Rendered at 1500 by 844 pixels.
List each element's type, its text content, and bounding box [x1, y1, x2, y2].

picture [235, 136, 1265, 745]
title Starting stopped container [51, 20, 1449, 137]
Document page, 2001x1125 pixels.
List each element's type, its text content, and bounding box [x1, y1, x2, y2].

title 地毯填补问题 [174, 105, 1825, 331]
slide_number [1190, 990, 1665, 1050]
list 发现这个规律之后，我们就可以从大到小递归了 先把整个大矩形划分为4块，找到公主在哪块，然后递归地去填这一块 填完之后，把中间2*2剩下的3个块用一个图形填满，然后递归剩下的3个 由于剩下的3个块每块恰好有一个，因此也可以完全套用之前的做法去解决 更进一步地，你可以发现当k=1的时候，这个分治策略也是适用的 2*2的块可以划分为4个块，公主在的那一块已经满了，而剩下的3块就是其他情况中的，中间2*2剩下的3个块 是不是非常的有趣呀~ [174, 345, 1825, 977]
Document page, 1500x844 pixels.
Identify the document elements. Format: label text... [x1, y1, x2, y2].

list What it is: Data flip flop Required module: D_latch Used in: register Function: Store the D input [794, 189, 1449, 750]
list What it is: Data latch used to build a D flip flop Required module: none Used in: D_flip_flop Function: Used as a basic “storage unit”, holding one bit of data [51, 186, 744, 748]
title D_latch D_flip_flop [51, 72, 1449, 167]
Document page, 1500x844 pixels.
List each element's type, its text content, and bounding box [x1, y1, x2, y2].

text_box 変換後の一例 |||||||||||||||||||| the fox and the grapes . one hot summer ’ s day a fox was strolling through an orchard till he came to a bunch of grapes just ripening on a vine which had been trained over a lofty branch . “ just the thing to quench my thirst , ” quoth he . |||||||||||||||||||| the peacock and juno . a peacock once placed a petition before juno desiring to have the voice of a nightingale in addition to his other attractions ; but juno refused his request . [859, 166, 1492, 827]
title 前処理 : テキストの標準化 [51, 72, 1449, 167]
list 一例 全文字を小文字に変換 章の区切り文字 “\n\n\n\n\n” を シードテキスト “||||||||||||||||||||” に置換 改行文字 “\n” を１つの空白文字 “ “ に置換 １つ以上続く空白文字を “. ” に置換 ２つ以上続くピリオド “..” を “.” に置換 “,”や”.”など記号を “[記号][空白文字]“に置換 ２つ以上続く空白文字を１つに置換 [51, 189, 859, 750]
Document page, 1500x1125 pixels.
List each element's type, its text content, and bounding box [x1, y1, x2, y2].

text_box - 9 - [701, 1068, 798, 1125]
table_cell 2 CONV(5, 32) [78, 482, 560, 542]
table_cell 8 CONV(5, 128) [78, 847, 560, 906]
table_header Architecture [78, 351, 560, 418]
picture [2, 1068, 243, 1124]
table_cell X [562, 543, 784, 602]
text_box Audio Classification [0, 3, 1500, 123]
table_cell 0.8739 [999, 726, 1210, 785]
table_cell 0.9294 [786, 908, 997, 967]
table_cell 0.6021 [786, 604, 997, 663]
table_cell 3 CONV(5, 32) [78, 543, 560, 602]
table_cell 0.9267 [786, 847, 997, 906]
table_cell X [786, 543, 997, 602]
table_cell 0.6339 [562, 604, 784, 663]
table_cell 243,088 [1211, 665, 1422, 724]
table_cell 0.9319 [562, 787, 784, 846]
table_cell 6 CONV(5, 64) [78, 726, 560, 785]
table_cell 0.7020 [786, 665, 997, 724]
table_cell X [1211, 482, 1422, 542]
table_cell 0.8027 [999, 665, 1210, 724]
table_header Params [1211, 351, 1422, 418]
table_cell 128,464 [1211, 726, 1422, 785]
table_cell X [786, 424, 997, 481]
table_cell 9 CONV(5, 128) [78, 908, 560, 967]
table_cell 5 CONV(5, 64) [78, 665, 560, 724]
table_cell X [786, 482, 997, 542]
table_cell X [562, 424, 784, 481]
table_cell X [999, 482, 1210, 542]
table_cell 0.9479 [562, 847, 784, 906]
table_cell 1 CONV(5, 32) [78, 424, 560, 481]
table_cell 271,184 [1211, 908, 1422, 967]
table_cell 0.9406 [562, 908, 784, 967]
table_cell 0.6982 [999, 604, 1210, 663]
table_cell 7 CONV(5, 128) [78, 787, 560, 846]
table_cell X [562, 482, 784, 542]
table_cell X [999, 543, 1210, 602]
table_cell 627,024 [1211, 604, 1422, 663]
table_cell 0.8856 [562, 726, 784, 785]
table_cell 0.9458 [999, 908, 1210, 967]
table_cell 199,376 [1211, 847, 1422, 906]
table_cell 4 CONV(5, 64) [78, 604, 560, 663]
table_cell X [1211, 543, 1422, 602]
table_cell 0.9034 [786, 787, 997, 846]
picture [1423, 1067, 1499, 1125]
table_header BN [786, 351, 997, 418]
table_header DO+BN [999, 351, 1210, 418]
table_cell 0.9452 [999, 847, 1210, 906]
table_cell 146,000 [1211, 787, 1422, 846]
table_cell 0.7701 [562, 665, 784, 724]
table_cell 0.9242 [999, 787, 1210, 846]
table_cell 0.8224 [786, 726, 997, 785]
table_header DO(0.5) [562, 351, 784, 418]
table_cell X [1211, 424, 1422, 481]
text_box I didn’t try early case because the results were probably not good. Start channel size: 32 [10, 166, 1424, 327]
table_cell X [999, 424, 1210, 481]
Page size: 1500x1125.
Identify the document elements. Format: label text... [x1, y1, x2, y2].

### Work required
Exactly as it stands, output the whole listing.

### Reply to the exercise
Rendered at 1500 by 844 pixels.
List each element's type, its text content, and bounding box [x1, y1, x2, y2].

picture [235, 136, 1265, 745]
title Starting stopped container [51, 20, 1449, 137]
Document page, 2001x1125 pixels.
List each element's type, its text content, and bounding box [x1, y1, x2, y2].

title 地毯填补问题 [174, 105, 1825, 331]
slide_number [1190, 990, 1665, 1050]
list 发现这个规律之后，我们就可以从大到小递归了 先把整个大矩形划分为4块，找到公主在哪块，然后递归地去填这一块 填完之后，把中间2*2剩下的3个块用一个图形填满，然后递归剩下的3个 由于剩下的3个块每块恰好有一个，因此也可以完全套用之前的做法去解决 更进一步地，你可以发现当k=1的时候，这个分治策略也是适用的 2*2的块可以划分为4个块，公主在的那一块已经满了，而剩下的3块就是其他情况中的，中间2*2剩下的3个块 是不是非常的有趣呀~ [174, 345, 1825, 977]
Document page, 1500x844 pixels.
Identify the document elements. Format: label text... [x1, y1, x2, y2].

list What it is: Data flip flop Required module: D_latch Used in: register Function: Store the D input [794, 189, 1449, 750]
list What it is: Data latch used to build a D flip flop Required module: none Used in: D_flip_flop Function: Used as a basic “storage unit”, holding one bit of data [51, 186, 744, 748]
title D_latch D_flip_flop [51, 72, 1449, 167]
Document page, 1500x844 pixels.
List each element's type, its text content, and bounding box [x1, y1, x2, y2].

text_box 変換後の一例 |||||||||||||||||||| the fox and the grapes . one hot summer ’ s day a fox was strolling through an orchard till he came to a bunch of grapes just ripening on a vine which had been trained over a lofty branch . “ just the thing to quench my thirst , ” quoth he . |||||||||||||||||||| the peacock and juno . a peacock once placed a petition before juno desiring to have the voice of a nightingale in addition to his other attractions ; but juno refused his request . [859, 166, 1492, 827]
title 前処理 : テキストの標準化 [51, 72, 1449, 167]
list 一例 全文字を小文字に変換 章の区切り文字 “\n\n\n\n\n” を シードテキスト “||||||||||||||||||||” に置換 改行文字 “\n” を１つの空白文字 “ “ に置換 １つ以上続く空白文字を “. ” に置換 ２つ以上続くピリオド “..” を “.” に置換 “,”や”.”など記号を “[記号][空白文字]“に置換 ２つ以上続く空白文字を１つに置換 [51, 189, 859, 750]
Document page, 1500x1125 pixels.
List each element's type, its text content, and bounding box [x1, y1, x2, y2].

text_box - 9 - [701, 1068, 798, 1125]
table_cell 2 CONV(5, 32) [78, 482, 560, 542]
table_cell 8 CONV(5, 128) [78, 847, 560, 906]
table_header Architecture [78, 351, 560, 418]
picture [2, 1068, 243, 1124]
table_cell X [562, 543, 784, 602]
text_box Audio Classification [0, 3, 1500, 123]
table_cell 0.8739 [999, 726, 1210, 785]
table_cell 0.9294 [786, 908, 997, 967]
table_cell 0.6021 [786, 604, 997, 663]
table_cell 3 CONV(5, 32) [78, 543, 560, 602]
table_cell 0.9267 [786, 847, 997, 906]
table_cell X [786, 543, 997, 602]
table_cell 0.6339 [562, 604, 784, 663]
table_cell 243,088 [1211, 665, 1422, 724]
table_cell 0.9319 [562, 787, 784, 846]
table_cell 6 CONV(5, 64) [78, 726, 560, 785]
table_cell 0.7020 [786, 665, 997, 724]
table_cell X [1211, 482, 1422, 542]
table_cell 0.8027 [999, 665, 1210, 724]
table_header Params [1211, 351, 1422, 418]
table_cell 128,464 [1211, 726, 1422, 785]
table_cell X [786, 424, 997, 481]
table_cell 9 CONV(5, 128) [78, 908, 560, 967]
table_cell 5 CONV(5, 64) [78, 665, 560, 724]
table_cell X [786, 482, 997, 542]
table_cell X [562, 424, 784, 481]
table_cell X [999, 482, 1210, 542]
table_cell 0.9479 [562, 847, 784, 906]
table_cell 1 CONV(5, 32) [78, 424, 560, 481]
table_cell 271,184 [1211, 908, 1422, 967]
table_cell 0.9406 [562, 908, 784, 967]
table_cell 0.6982 [999, 604, 1210, 663]
table_cell 7 CONV(5, 128) [78, 787, 560, 846]
table_cell X [562, 482, 784, 542]
table_cell X [999, 543, 1210, 602]
table_cell 627,024 [1211, 604, 1422, 663]
table_cell 0.8856 [562, 726, 784, 785]
table_cell 0.9458 [999, 908, 1210, 967]
table_cell 199,376 [1211, 847, 1422, 906]
table_cell 4 CONV(5, 64) [78, 604, 560, 663]
table_cell X [1211, 543, 1422, 602]
table_cell 0.9034 [786, 787, 997, 846]
picture [1423, 1067, 1499, 1125]
table_header BN [786, 351, 997, 418]
table_header DO+BN [999, 351, 1210, 418]
table_cell 0.9452 [999, 847, 1210, 906]
table_cell 146,000 [1211, 787, 1422, 846]
table_cell 0.7701 [562, 665, 784, 724]
table_cell 0.9242 [999, 787, 1210, 846]
table_cell 0.8224 [786, 726, 997, 785]
table_header DO(0.5) [562, 351, 784, 418]
table_cell X [1211, 424, 1422, 481]
text_box I didn’t try early case because the results were probably not good. Start channel size: 32 [10, 166, 1424, 327]
table_cell X [999, 424, 1210, 481]
Page size: 1500x1125.
Identify the document elements. Format: label text... [x1, y1, x2, y2].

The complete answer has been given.